Forum Discussion

jls987's avatar
jls987
Level 3
7 years ago

Oracle Backup channels failing

We are having a problem when one or more of the channels for an RMAN backup fails .  The backup starts with 6 channels, if one fails, the backup continues with 5.  This past weekend, 3 channels going to the same drive/tape all failed with a media error, and the backup continued with only 3 channels, which is not enough bandwidth to get the backup completed in the allowed time.  As a stop gap we're going to increase the channels so if something fails, we'll still have enough to continue effectivly.  Is there a better solution that can be done for a failed channel to be restarted/reused?

  • Have a look at this post https://vox.veritas.com/t5/NetBackup/Oracle-Application-Backups/m-p/843736 for replies by Genericus.
    You will see how rman script can be customized to rerun failed jobs.

    If you have problematic drives or media, then not a good idea to have multiple channels going to the same drive/media. Look at schedule MPX levels.

    You may also want to consider introducing disk as first stage of your backups.
    Dedupe preferrably if budget allows.
  • I do not know of any mechanism to automatically restart channels, if one fails the job continues with one fewer channel.

    Our only solution is to run the backup as SYSDATE-X, so the job could be restarted and not attempt to re-backup pieces already done. ALSO, we had our OPS staff monitor the job and kill and restart if the number of child jobs falls below a certain level. 

    Most of our issues went away once we went to the data domains, so far they accept the data as fast as we can send it. We were able to increase the number of channels.

    BEWARE! If you are sending packets over the LAN, there is CPU overhead caused by encapsulating the TCP/IP packets. I was able to put my system to 100% CPU by increasing the number of channels too high. That is why we use Fiber Channel for most of our large data bases. We are implementing 10G networking, we shall see how that goes...

     

6 Replies

  • Job control in RMAN is controlled by RMAN, so if a channel fails, it's not NBU's job to restart it. I'd focus on getting down the rabbit hole why they fail - I know customers with literally thousands of Oracle jobs daily with 100% success rate - just to highlight that NBU is a reliable sw when it comes to backup of Oracle, so if it's infrastructure issue it has to be fixed first.

    • jls987's avatar
      jls987
      Level 3

      Mouse, In this case we know what the error was.  Tape media, it's just the price of using tapes.  Our environment is slowly moving to a disk based storage solution, but it's going to take time.  I know how the backup works from the NBU side.  I was hoping for something to be added to the RMAN script that might help.  RMAN scripting is not something I do much of.

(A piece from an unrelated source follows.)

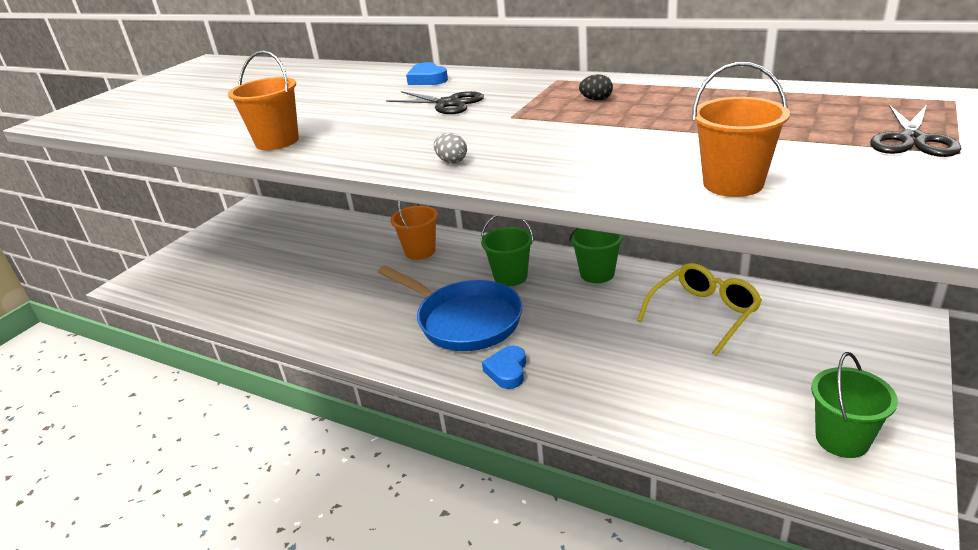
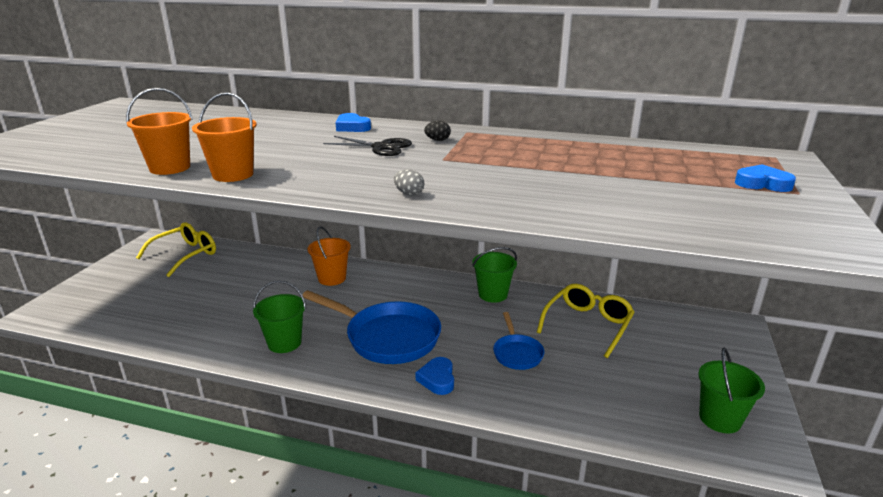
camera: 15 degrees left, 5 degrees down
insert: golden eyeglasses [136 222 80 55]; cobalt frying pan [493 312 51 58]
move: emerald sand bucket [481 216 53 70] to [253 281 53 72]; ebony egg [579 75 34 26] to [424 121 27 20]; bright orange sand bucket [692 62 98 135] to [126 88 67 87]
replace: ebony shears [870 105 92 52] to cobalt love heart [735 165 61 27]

      Marianne, It's nice to interact with you again.  It's been awhile and a few jobs later.  That link you provided may be helpful.  I have not seen the script they are using yet to know what they are doing.  We have a meeting in a little while to discuss this.  We did talk about making changes to the MPX as you mentioned, but we have not made those changes as of yet.  As I stated above, we'll be moving to disk, it's a slow process around here.  The new environment is stood up (8.x, BOOST with Data Domain), it's just a matter of when all the clients get moved over.  The first priority is the large VM environment without DB or other special needs.

      I'm going to leave this "open" for a few more days in case an RMAN expert sees it and has any suggestions.

      • Genericus's avatar
        Genericus
        Moderator

        I do not know of any mechanism to automatically restart channels, if one fails the job continues with one fewer channel.

        Our only solution is to run the backup as SYSDATE-X, so the job could be restarted and not attempt to re-backup pieces already done. ALSO, we had our OPS staff monitor the job and kill and restart if the number of child jobs falls below a certain level. 

        Most of our issues went away once we went to the data domains, so far they accept the data as fast as we can send it. We were able to increase the number of channels.

        BEWARE! If you are sending packets over the LAN, there is CPU overhead caused by encapsulating the TCP/IP packets. I was able to put my system to 100% CPU by increasing the number of channels too high. That is why we use Fiber Channel for most of our large data bases. We are implementing 10G networking, we shall see how that goes...

         

  • Have a look at this post https://vox.veritas.com/t5/NetBackup/Oracle-Application-Backups/m-p/843736 for replies by Genericus.
    You will see how rman script can be customized to rerun failed jobs.

    If you have problematic drives or media, then not a good idea to have multiple channels going to the same drive/media. Look at schedule MPX levels.

    You may also want to consider introducing disk as first stage of your backups.
    Dedupe preferrably if budget allows.